For too long, there has been no oversight and no recourse for dealing with corrupt Family Court judges, who inflict their omnipotent will on hapless victims who are unfortunate enough to come before them. More often than not, the victims are males whose wives or soon to be ex-wives give the judge a piece of the action (physical or monetary) to destroy the male both financially and as a parent (custody).
There needs to be some form of independent oversight and reasonable guidlines for child support levels.
Everything you wrote is true.
Our family court system is a sham.
A Charleston attorney who is now General Council for Clemson is said to have uttered shocking words about the system when he was in private practice.
I’ve noticed that the moment any of the participants in Family Court think they may be recorded, they freak out. That’s because everyone participating in the fleecing of the unfortunate couple going through a divorce lies….your attorney will lie, the opposing attorney will lie, God forbid kids are involved, because then the GAL(who is also usually an attorney, because to quote Carlin, “it’s a big club and you ain’t in it) will also lie…and the judges if they need to will lie and even ordering “transcripts” won’t always prevent things said from not being recorded during actual hearings.
It’s a giant, corrupt system that turns on attorney’s making bank on the litigants misery.
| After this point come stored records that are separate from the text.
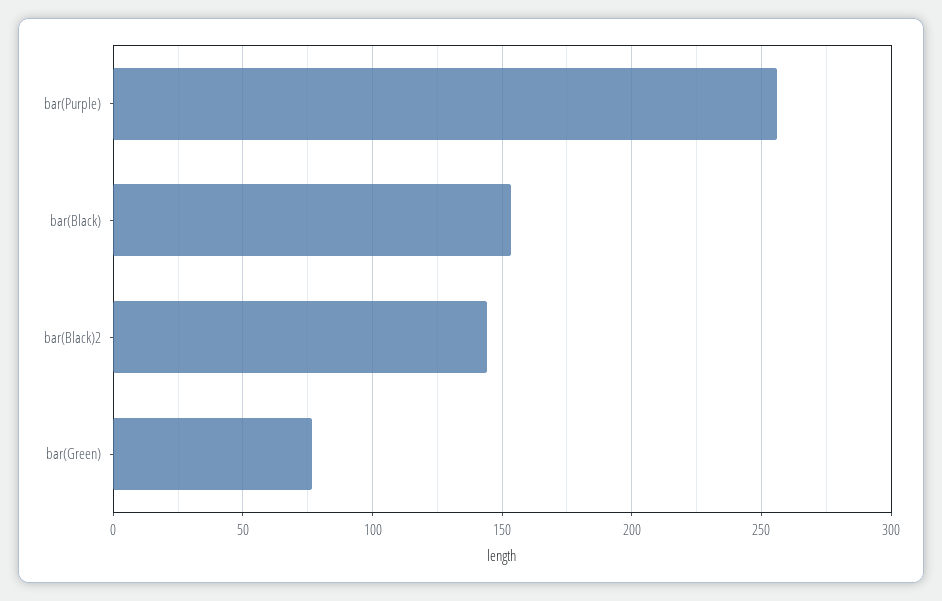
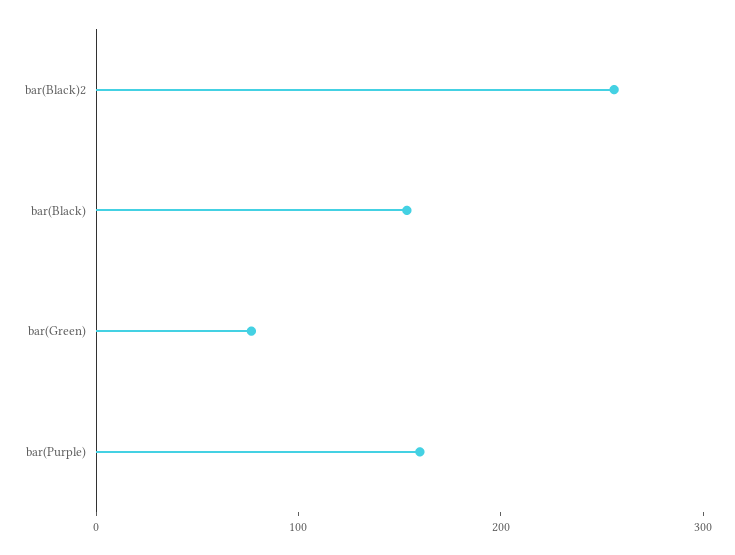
  {
-   "bar(Purple)": 255,
+   "bar(Purple)": 160,
    "bar(Black)": 155,
-   "bar(Black)2": 145,
+   "bar(Black)2": 260,
    "bar(Green)": 75
  }

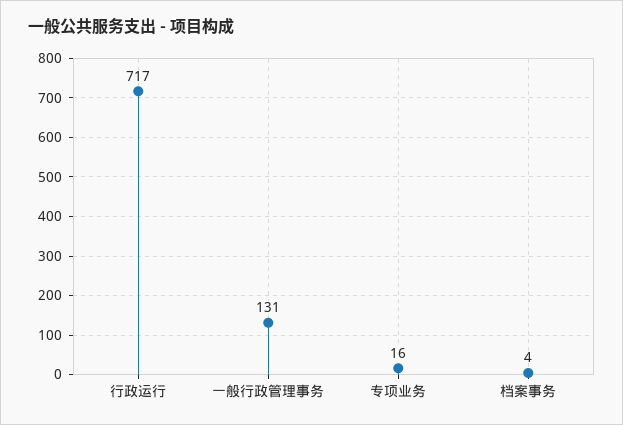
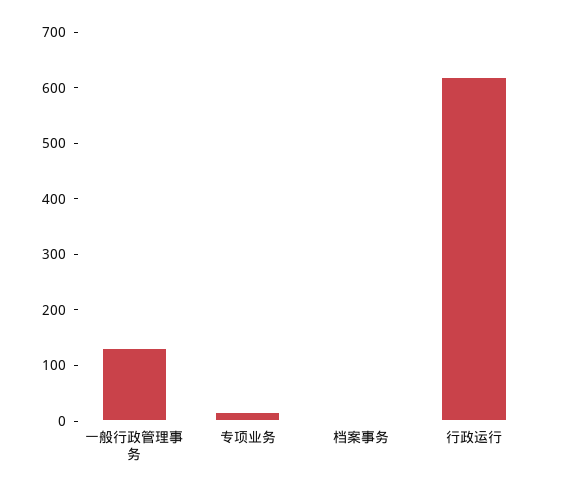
  {
-   "行政运行": 717,
+   "行政运行": 620,
    "一般行政管理事务": 131,
    "专项业务": 16,
    "档案事务": 4
  }

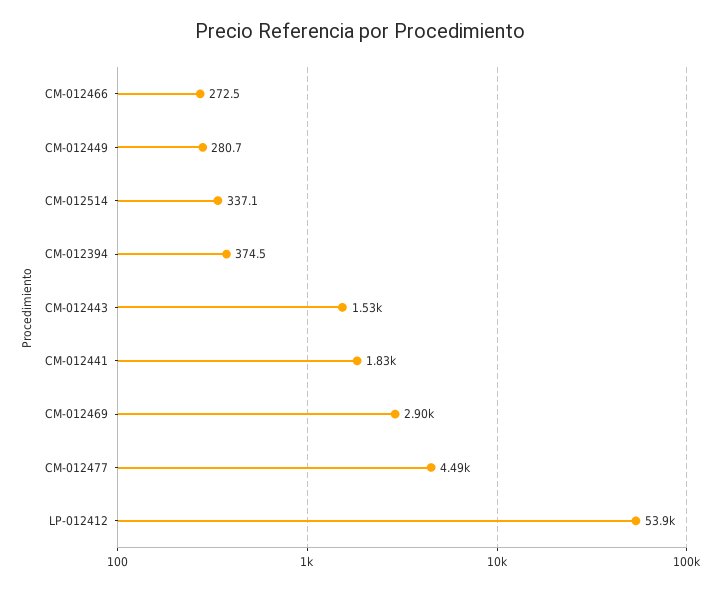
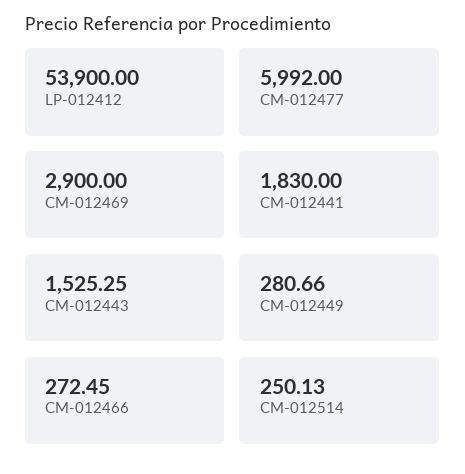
  {
    "CM-012466": 272.45,
    "CM-012449": 280.66,
-   "CM-012514": 337.1,
+   "CM-012514": 250.13,
-   "CM-012394": 374.5,
    "CM-012443": 1525.25,
    "CM-012441": 1830,
    "CM-012469": 2900,
-   "CM-012477": 4490,
+   "CM-012477": 5992,
    "LP-012412": 53900
  }

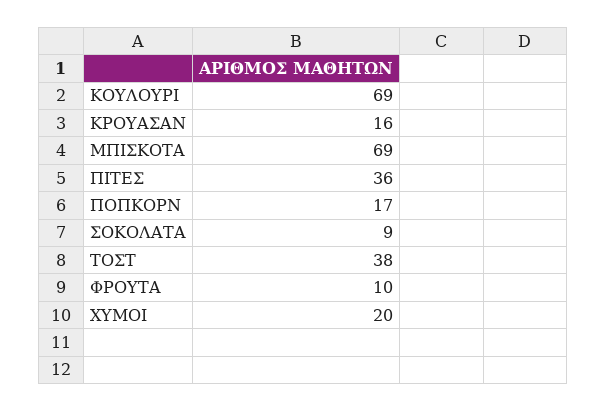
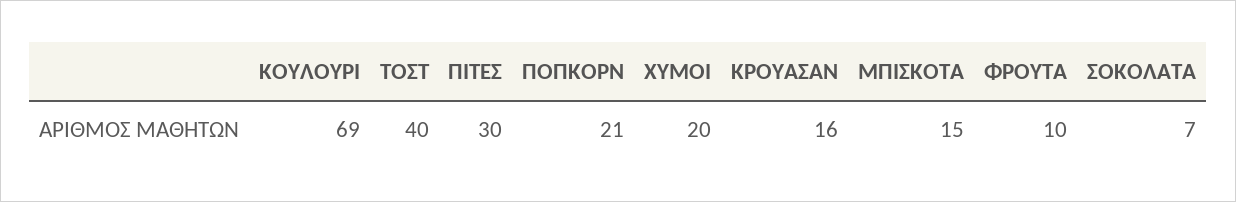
  {
    "ΚΟΥΛΟΥΡΙ": 69,
    "ΚΡΟΥΑΣΑΝ": 16,
-   "ΜΠΙΣΚΟΤΑ": 69,
+   "ΜΠΙΣΚΟΤΑ": 15,
-   "ΠΙΤΕΣ": 36,
+   "ΠΙΤΕΣ": 30,
-   "ΠΟΠΚΟΡΝ": 17,
+   "ΠΟΠΚΟΡΝ": 21,
-   "ΣΟΚΟΛΑΤΑ": 9,
+   "ΣΟΚΟΛΑΤΑ": 7,
-   "ΤΟΣΤ": 38,
+   "ΤΟΣΤ": 40,
    "ΦΡΟΥΤΑ": 10,
    "ΧΥΜΟΙ": 20
  }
If at all possible, try to get your spouse to settle…even if you think you’re getting screwed by your spouse for $100K it will be cheaper that paying the jackals in the system and trying to “take it all the way”.
The reason they all lie is because what everyone wants is for you for you and your spouse to “settle”…fairness, justice, truth, etc. et al don’t matter one bit. What matters is their billable hours and their reputations. They’ll “mouth” all supposedly moral motivations they have…but it’s all BS.
Lee Marvin had it right during his BS civil palimony dispute back in the late 70’s….”they all lie”. Most men know they are relatively screwed in SC when it comes to divorce(though they are exceptions obviously) and even though supposedly the “tender years” doctrine is not supposed to be in effect, it clearly is and everyone knows it. There’s little value in a father’s relationship with the children in SC courts and no value in the “truth” regardless of which spouse is the better parent for the children.
It’s truly a horrible system that victimizes the unfortunate litigants on both sides usually harming the kids(if they are any) in the process.
Lexington County is about to experience a maelstrom. Be prepared to report it. A beautiful child was removed from a safe home illegally. Given to her abusers and the mother was made to pay child support. Judge Robert Newton was a key player. Multiple attorney’s participated in this. They denied the mother her constitutional rights and lied openly in court. They also abused the DSS system in South Carolina and North Carolina. Proceeded to try and use and abuse the North Carolina court system.